Amazon Aurora Pricing: The many surprising costs of running an Aurora database
Amazon Aurora is pitched as a straightforward and scalable database service on AWS, but there are associated costs that you might not be aware of.
Amazon describes Aurora as a scalable database that's simple to manage, but if you've even gone through the “Create database” wizard, you know that's not quite an accurate statement. From instance types to storage configurations to monitoring your database, there is much to consider when trying to price an Amazon Aurora cluster.
In this article, we'll cover all the little details you'll need to understand the Amazon Aurora pricing model to get an accurate estimate for an Aurora database.
The information provided in this article is specific to Aurora and not Aurora Serverless. Aurora Serverless is a different configuration that has its own pricing model.
What is Amazon Aurora
Amazon Aurora is a MySQL and Postgres-compatible database platform on AWS that simplifies the process of creating and managing a MySQL database. It streamlines the process of provisioning the necessary infrastructure to run a production MySQL database and provides a number of features that are not available in a standard RDS configuration. These features include automatic failover, read replicas, and the ability to scale the compute and storage resources of your database with minimal downtime.

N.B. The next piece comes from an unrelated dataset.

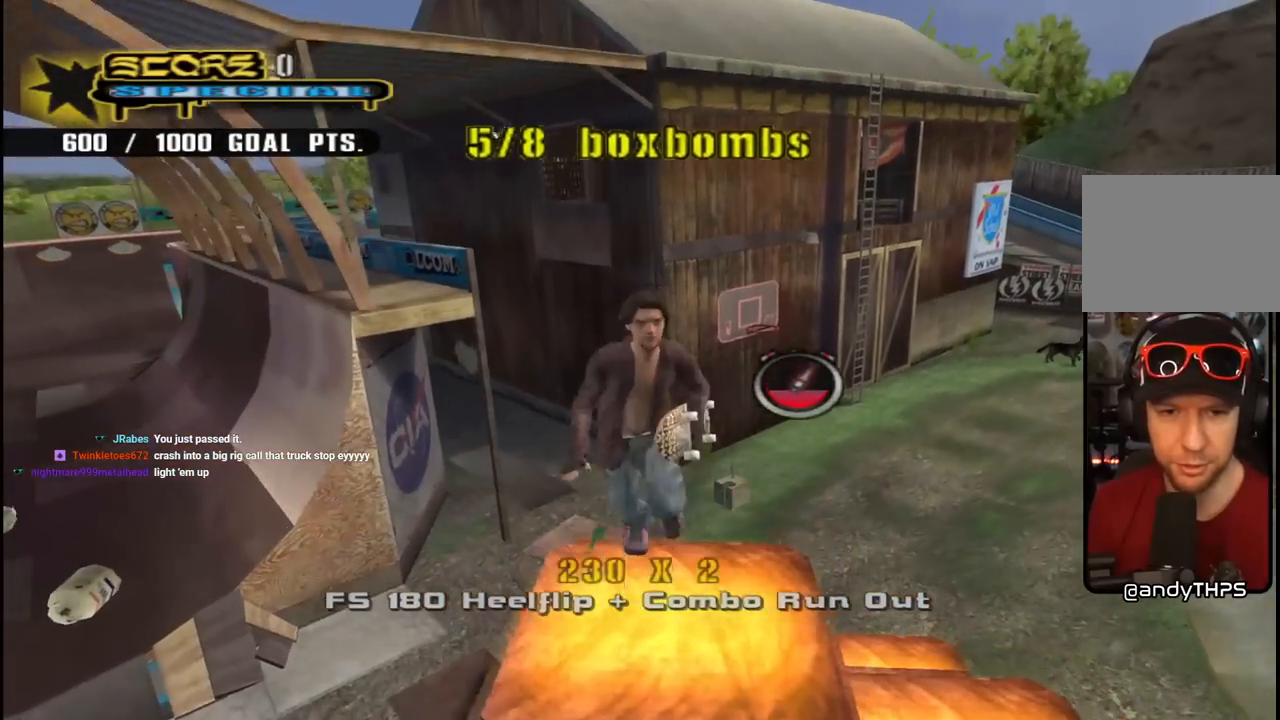
{"buttons": [], "left_stick": "center", "right_stick": "center", "events": [[200, "DPAD_DOWN", "up"]]}
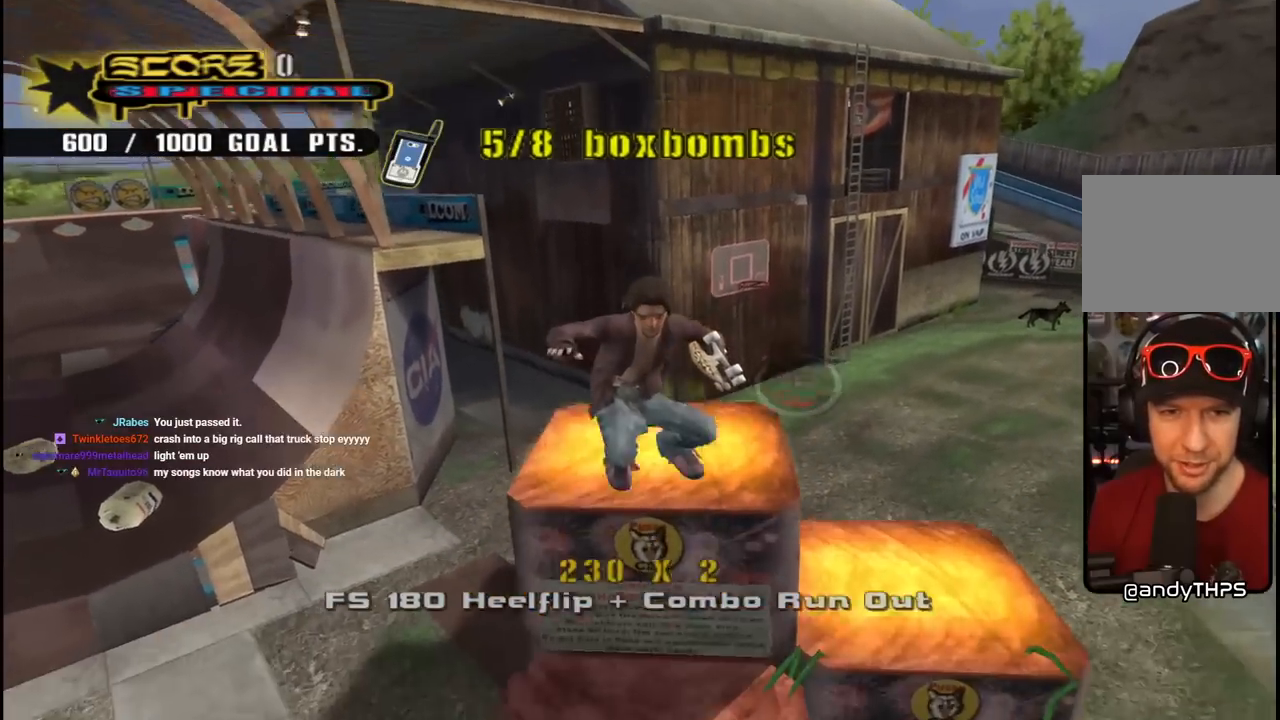
{"buttons": ["CROSS", "R1", "DPAD_UP"], "left_stick": "center", "right_stick": "center", "events": [[83, "CROSS", "down"], [133, "DPAD_LEFT", "down"], [133, "DPAD_UP", "down"], [233, "CROSS", "up"], [283, "DPAD_LEFT", "up"], [317, "DPAD_RIGHT", "down"], [400, "CROSS", "down"], [417, "R1", "down"], [483, "DPAD_RIGHT", "up"]]}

That said, the pricing structure is not as straightforward as you may believe. There are a number of factors to consider when pricing an Aurora cluster. Let's take a look at what those are, specifically for running a MySQL workload.
Instance type
Instance type refers to the CPU and memory allocated to the underlying MySQL compute node.
When creating an Aurora cluster, one of the first things you are asked is what instance type to select. If you've ever looked at a list of instance types with no context, it's rather confusing. However, there is a naming convention that can be used to understand what each segment of the name means:
The class of instance type, along with the size, has a dramatic impact on the bottom line at the end of the month. For example, the table below outlines the cost differences between three different instance types that share the same class but have different costs per size:
Instance type | vCPUs | Memory (GiB) | Hourly cost |
---|---|---|---|
db.x2g.large | 2 | 32 | $0.377 |
db.x2g.4xlarge | 16 | 256 | $3.016 |
db.x2g.16xlarge | 64 | 1024 | $12.064 |
Burstable vs. memory-optimized
Instance types are categorized into two buckets for Aurora: burstable and memory-optimized. Burstable instance types offer some cost advantages because Amazon runs them with fewer allocated resources during typical load while allowing them to 'burst' when higher demand hits for a limited amount of time. This is in contrast to memory-optimized instance types that consistently run at what they are advertised. Because the performance of burstable instances is relatively inconsistent when compared to memory-optimized, Amazon does not recommend them for production workloads.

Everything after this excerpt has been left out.